Begin with the first line below and retype each line exactly through the line containing "176 188 17016". Any pictures are to be left out.

Dataset entries:
────────────────────

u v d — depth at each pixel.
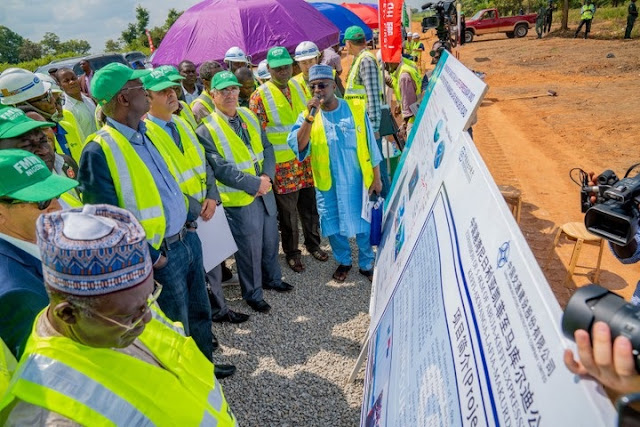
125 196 2.51
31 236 1.58
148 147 2.70
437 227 1.94
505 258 1.19
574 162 7.27
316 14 9.38
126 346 1.19
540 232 5.28
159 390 1.23
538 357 0.93
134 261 1.08
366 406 2.37
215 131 3.55
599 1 31.17
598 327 0.74
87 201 2.49
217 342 3.64
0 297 1.36
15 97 3.35
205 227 3.44
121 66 2.52
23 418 1.05
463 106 2.08
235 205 3.74
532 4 37.34
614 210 1.45
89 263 1.01
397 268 2.60
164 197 2.71
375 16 16.61
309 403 3.06
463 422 1.18
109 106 2.53
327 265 4.88
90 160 2.45
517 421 0.95
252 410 3.03
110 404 1.11
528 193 6.36
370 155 4.00
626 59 14.34
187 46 8.34
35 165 1.58
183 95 5.74
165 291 2.79
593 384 0.79
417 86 6.55
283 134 4.48
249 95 4.81
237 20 8.10
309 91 4.89
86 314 1.05
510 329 1.07
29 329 1.38
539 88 12.46
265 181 3.69
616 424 0.70
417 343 1.74
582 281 4.36
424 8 9.41
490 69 15.84
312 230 4.95
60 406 1.05
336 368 3.37
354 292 4.34
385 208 3.83
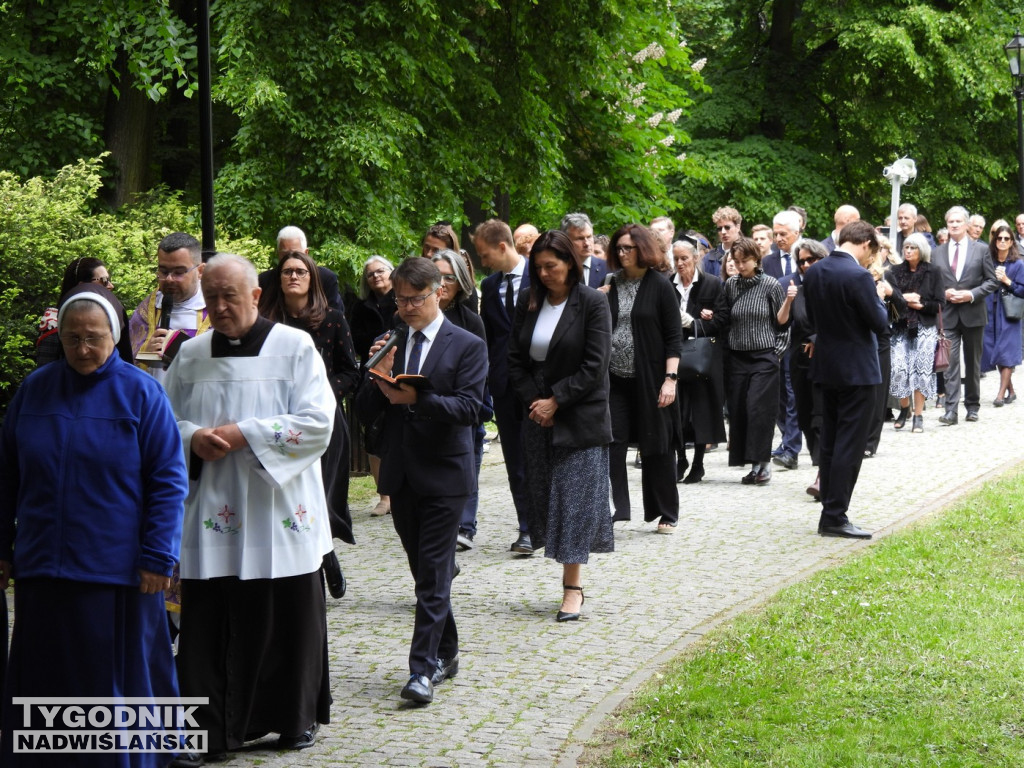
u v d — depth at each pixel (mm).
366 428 6207
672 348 9344
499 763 5129
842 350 9258
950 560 8273
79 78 14852
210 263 5125
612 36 18062
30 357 10461
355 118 14227
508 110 16891
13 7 14320
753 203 26469
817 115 28625
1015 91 24047
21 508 4512
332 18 14141
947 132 29125
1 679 4668
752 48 29844
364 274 9773
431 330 6168
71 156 14922
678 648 6668
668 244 12070
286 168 14477
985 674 5941
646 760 5082
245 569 5051
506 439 9125
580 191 20641
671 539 9445
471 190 17469
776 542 9273
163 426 4582
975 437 14109
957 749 5086
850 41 26016
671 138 20672
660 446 9359
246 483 5094
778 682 5973
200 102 8312
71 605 4418
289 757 5211
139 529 4523
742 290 11750
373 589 8078
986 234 31562
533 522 8953
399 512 6164
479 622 7273
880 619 6914
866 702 5656
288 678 5242
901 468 12234
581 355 7355
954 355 15266
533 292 7562
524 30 16766
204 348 5195
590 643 6816
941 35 26422
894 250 14531
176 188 17016
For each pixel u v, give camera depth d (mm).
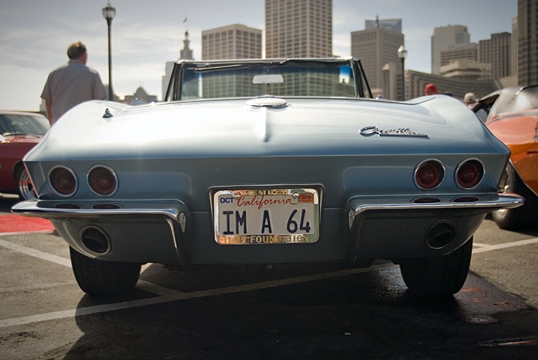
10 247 4359
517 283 3182
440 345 2234
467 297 2902
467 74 189375
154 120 2436
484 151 2186
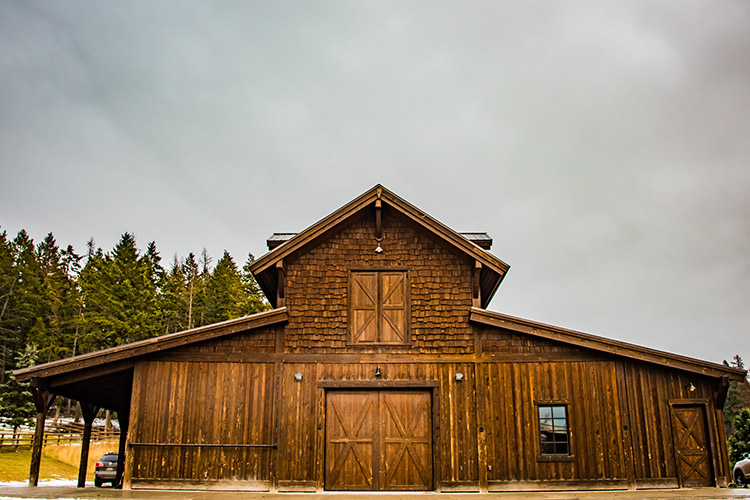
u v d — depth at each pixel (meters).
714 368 13.61
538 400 13.77
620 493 12.82
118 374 14.41
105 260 59.22
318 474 13.34
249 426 13.64
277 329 14.24
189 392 13.80
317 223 14.46
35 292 54.34
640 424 13.66
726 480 13.43
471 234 18.11
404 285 14.55
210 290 58.47
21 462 25.91
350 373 13.97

────────────────────

* Response below *
u v d — depth at each pixel.
125 196 2.51
31 236 1.58
148 147 2.70
437 227 1.94
505 258 1.19
574 162 7.27
316 14 9.38
126 346 1.19
540 232 5.28
159 390 1.23
538 357 0.93
134 261 1.08
366 406 2.37
215 131 3.55
599 1 31.17
598 327 0.74
87 201 2.49
217 342 3.64
0 297 1.36
15 97 3.35
205 227 3.44
121 66 2.52
23 418 1.05
463 106 2.08
235 205 3.74
532 4 37.34
614 210 1.45
89 263 1.01
397 268 2.60
164 197 2.71
375 16 16.61
309 403 3.06
463 422 1.18
109 106 2.53
327 265 4.88
90 160 2.45
517 421 0.95
252 410 3.03
110 404 1.11
528 193 6.36
370 155 4.00
626 59 14.34
187 46 8.34
35 165 1.58
183 95 5.74
165 291 2.79
593 384 0.79
417 86 6.55
283 134 4.48
249 95 4.81
237 20 8.10
309 91 4.89
86 314 1.05
510 329 1.07
29 329 1.38
539 88 12.46
265 181 3.69
616 424 0.70
417 343 1.74
582 281 4.36
424 8 9.41
490 69 15.84
312 230 4.95
60 406 1.05
336 368 3.37
354 292 4.34
385 208 3.83
u v d — depth at each pixel (mm).
366 428 6207
672 348 9344
499 763 5129
842 350 9258
950 560 8273
79 78 14852
210 263 5125
612 36 18062
30 357 10461
355 118 14227
508 110 16891
13 7 14320
753 203 26469
817 115 28625
1015 91 24047
21 508 4512
332 18 14141
947 132 29125
1 679 4668
752 48 29844
364 274 9773
431 330 6168
71 156 14922
678 648 6668
668 244 12070
286 168 14477
985 674 5941
646 760 5082
245 569 5051
506 439 9125
580 191 20641
671 539 9445
471 190 17469
776 542 9273
163 426 4582
975 437 14109
957 749 5086
850 41 26016
671 138 20672
660 446 9359
246 483 5094
778 682 5973
200 102 8312
71 605 4418
289 757 5211
139 529 4523
742 290 11750
373 589 8078
986 234 31562
533 522 8953
399 512 6164
479 622 7273
880 619 6914
866 702 5656
288 678 5242
901 468 12234
581 355 7355
954 355 15266
533 292 7562
524 30 16766
204 348 5195
590 643 6816
941 35 26422
894 250 14531
176 188 17016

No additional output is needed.